Not progressing as fast as I'd like. Stumbled over a few roadblocks regarding parameter binding. The rules are complex (and underdocumented, I might add. E.g. why man gci displays three parameter sets, or why -fi always binds to -filter and not to -file is unknown to me. CmdletInfo.ResolveParameter sounds like being great in theory but is unusable in practice. At least when I'm done I might be able to revisit parameter binding in Pash. Preliminary repo is at https://github.com/ygra/ExplainPS – once parameter binding is done the rest is just fetching information from Get-Help which is the actual trivial part.
It appears to be incorrect with oddities like ps aux, which isn't the same as ps -a -u -x since -u expects a user list (and then reads in -x as a user). But this is a weird case because of backward compatibility.
A nice-to-have would be to have explanations for non-option arguments: for example, for "sed -e s/foo/bar/", give "replace foo with bar", and even feed foo into a regex explainer.
echo -<tab>
--help (Display help and exit) -E (Do not use backslash escaped characters) -n (No newline)
--version (Display version and exit) -e (Use backslash escaped characters)
Nice. It's a shame it can't break down the more complex ssh/scp parameters such as -L [bind_address:]port:host:hostport
Those are the commands I'm always Googling...
Oh wow, this is great. Many thanks! I intend to use it :) I see you already have most of my requests listed, so I'll just leave it at that and say "awesome work".

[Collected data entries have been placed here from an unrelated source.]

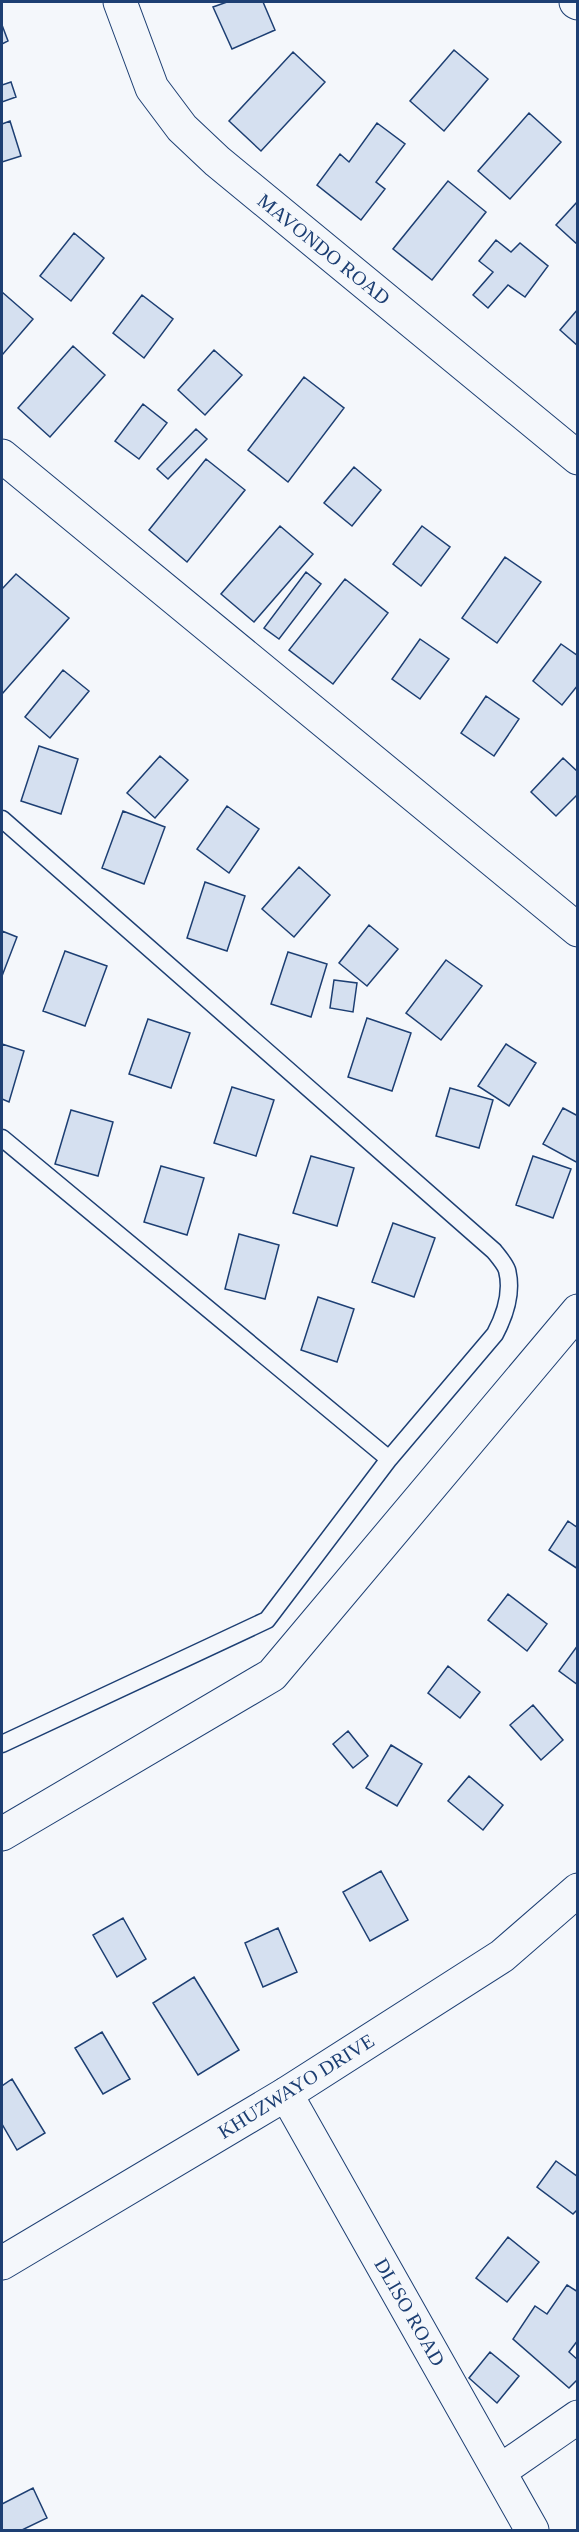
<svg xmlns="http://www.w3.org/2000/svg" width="579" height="2532" viewBox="0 0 579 2532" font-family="Georgia,serif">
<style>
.building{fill:#d5e0f0;stroke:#1d3f73;stroke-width:1.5}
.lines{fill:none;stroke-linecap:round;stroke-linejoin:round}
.service-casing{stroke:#1d3f73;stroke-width:19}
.minor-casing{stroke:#1d3f73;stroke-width:35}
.tertiary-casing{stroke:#1d3f73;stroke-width:35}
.service{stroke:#f4f7fb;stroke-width:16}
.minor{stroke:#f4f7fb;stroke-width:33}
.tertiary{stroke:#f4f7fb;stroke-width:33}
.labels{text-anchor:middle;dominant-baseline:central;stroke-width:4.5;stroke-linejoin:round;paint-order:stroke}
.street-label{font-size:20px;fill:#1d3f73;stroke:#f4f7fb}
</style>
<rect width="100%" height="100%" fill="#f4f7fb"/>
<path class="building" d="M227,2H263L275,30L232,49L213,7Z
M2,25L8,41L2,44Z
M454,50L488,79L444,131L410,101Z
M293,52L325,82L261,151L229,121Z
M11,82L16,97L2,102V85Z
M529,113L561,142L510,199L478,171Z
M10,121L21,156L2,162V124Z
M377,123L405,144L376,182L385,189L361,220L317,185L340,154L349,162Z
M448,181L486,212L432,280L393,249Z
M578,201V245L556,225Z
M74,233L104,258L71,301L40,276Z
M496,240L511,252L520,243L548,266L525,297L508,285L488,308L473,295L493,272L479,261Z
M2,292L33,319L3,354L2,353Z
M142,295L173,319L144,358L113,333Z
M578,309V346L560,330Z
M73,346L105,375L50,437L18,408Z
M214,350L242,375L205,415L178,390Z
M304,377L344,408L288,482L248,450Z
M143,404L167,423L139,459L115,441Z
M196,429L207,439L168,479L157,469Z
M206,459L245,490L187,562L149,530Z
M354,467L381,490L352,526L324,503Z
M280,526L313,554L254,622L221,594Z
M422,526L450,547L421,586L393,564Z
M505,557L541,582L497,643L462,618Z
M306,572L321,584L279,639L264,628Z
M16,574L69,618L2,694V589Z
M345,579L388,613L333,684L289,650Z
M420,639L449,659L420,699L392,679Z
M561,644L578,656V685L562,705L533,681Z
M63,670L89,691L50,738L25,717Z
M486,696L519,719L494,756L461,733Z
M39,746L78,759L61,814L21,801Z
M160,756L188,780L155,818L127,793Z
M563,758L578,772V794L556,816L531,792Z
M227,806L259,829L229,873L197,849Z
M123,811L165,827L144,884L102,868Z
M299,867L330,895L294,937L262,909Z
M205,882L245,896L227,951L187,938Z
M369,925L398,949L367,986L339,963Z
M2,931L17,937L2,976Z
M65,951L107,966L85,1026L43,1011Z
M288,952L327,964L311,1017L271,1004Z
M446,960L482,986L441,1040L406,1013Z
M334,980L357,983L353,1012L330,1008Z
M367,1018L411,1033L392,1091L348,1077Z
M148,1019L190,1033L171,1088L129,1074Z
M2,1044L24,1051L9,1102L2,1099Z
M506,1044L536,1063L509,1106L478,1086Z
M232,1087L274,1100L256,1156L214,1143Z
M450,1088L493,1100L479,1148L436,1136Z
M563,1108L578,1116V1163L543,1144Z
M71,1110L113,1122L98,1176L55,1164Z
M311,1156L354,1168L337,1226L293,1213Z
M533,1156L571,1169L553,1218L516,1205Z
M161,1166L204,1178L187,1235L144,1222Z
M393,1223L435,1238L414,1297L372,1282Z
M239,1234L279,1245L265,1299L225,1289Z
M318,1297L354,1309L337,1362L301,1350Z
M568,1521L578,1528V1569L549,1550Z
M508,1594L547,1624L527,1651L488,1620Z
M578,1645V1685L559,1671Z
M448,1666L480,1692L460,1718L428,1693Z
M533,1705L563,1740L541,1760L510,1725Z
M348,1731L368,1756L353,1768L333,1744Z
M391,1745L422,1764L397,1806L366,1788Z
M469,1776L503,1805L483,1830L448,1801Z
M381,1871L408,1920L370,1941L343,1892Z
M123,1918L146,1959L117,1977L93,1935Z
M278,1928L297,1972L263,1987L245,1943Z
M194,1977L239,2050L198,2075L153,2003Z
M102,2032L130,2079L103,2094L75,2048Z
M12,2079L45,2133L17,2150L2,2124V2086Z
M556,2161L578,2177V2209L573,2214L537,2187Z
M508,2237L539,2262L507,2302L476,2278Z
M567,2285L578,2292V2340L569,2352L578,2360V2379L569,2388L513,2339L535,2306L547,2314Z
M490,2352L519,2376L497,2403L469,2378Z
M33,2488L47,2518L22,2530H2V2504Z"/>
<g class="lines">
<g class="service-casing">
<path id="service" d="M2,819L494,1251C498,1256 505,1264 507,1270C513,1293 505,1315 495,1334L389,1459L267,1620L2,1744
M2,1138L389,1459"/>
</g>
<g class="minor-casing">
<path id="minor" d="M120,2L152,88L182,128L217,161L578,458
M576,2L578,3
M2,456L578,930
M2,1834L272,1675L578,1311
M286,2094L532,2530
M500,2471L578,2417"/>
</g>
<g class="tertiary-casing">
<path id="tertiary" d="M2,2263L286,2094L502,1956L578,1890"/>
</g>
<use href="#service" class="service"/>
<use href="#minor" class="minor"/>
<use href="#tertiary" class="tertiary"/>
</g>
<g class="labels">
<g class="street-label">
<text transform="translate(324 249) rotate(39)">MAVONDO ROAD</text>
<text transform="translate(296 2086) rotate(-32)">KHUZWAYO DRIVE</text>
<text transform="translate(410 2312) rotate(60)">DLISO ROAD</text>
</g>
</g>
<rect width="579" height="2532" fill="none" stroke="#1d3f73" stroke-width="6"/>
</svg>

It allows you to share your code with other people who share their code, but not people who don't. Afterall, why would you want to share your work with someone who doesn't share theirs?
curious where to submit bug reports? for the heck of it I put in a long ffmpeg command; it detected the "-i" argument twice and the lines look a bit crazy.
here's the line to reproduce the error:
ffmpeg -i infile -s 640x480 -vcodec h264 -r 30 -b 450k -profile:v baseline -tune film -bufsize 2000k -maxrate 550k -an -t 16.0 -passlogfile infile.mp4.passlog -pass 1 -y outfile.mp4
I find man pages a chore to read, and that has definitely held back my skills, so if this actually works—i.e., you can type in any command and get a readable layout of what it does—I can definitely see using it.
Edit: It might be tricky to make this robust enough across all valid commands. I tried a few variations and they didn't seem to work as well. Beware the cherry-picked example.
Also, everyone asking for pipe support is dead on. It's how most commands actually get used, so it's really needed. Plus it would take this tool to a whole new level of coolness.
Edit 2: Who made this? I think if you wanted, you could turn it into a new kind of learning environment for the shell. It already is that, in embryo, but there are a thousand directions it could go. The trouble with learning the command line is the overwhelming mass of information with no way of navigating it or distinguishing what's important from arcane detail. What's badly needed is a simple organizing principle that feels good to work with and lets you learn what you care about right now (and hides the rest). You've got that here.
An it-just-works interactive tool is a really promising way to go. There are countless tutorial articles and books, but they're one-size-fits-all, and once they get too complicated they suffer from the same problems that man pages do. A tool that can actually be used to play with and learn interactively would be a real contribution. But it might be a lot of work to turn this into that. I doubt that the corpus of "all standard Unix commands plus all their options" can be sucked up and re-presented by any generic script; the variations are too unpredictable. There would probably have to be a lot of attention put into important special cases, and a lot of careful design to get it to it-just-worksness. And that is a must-have for beginners.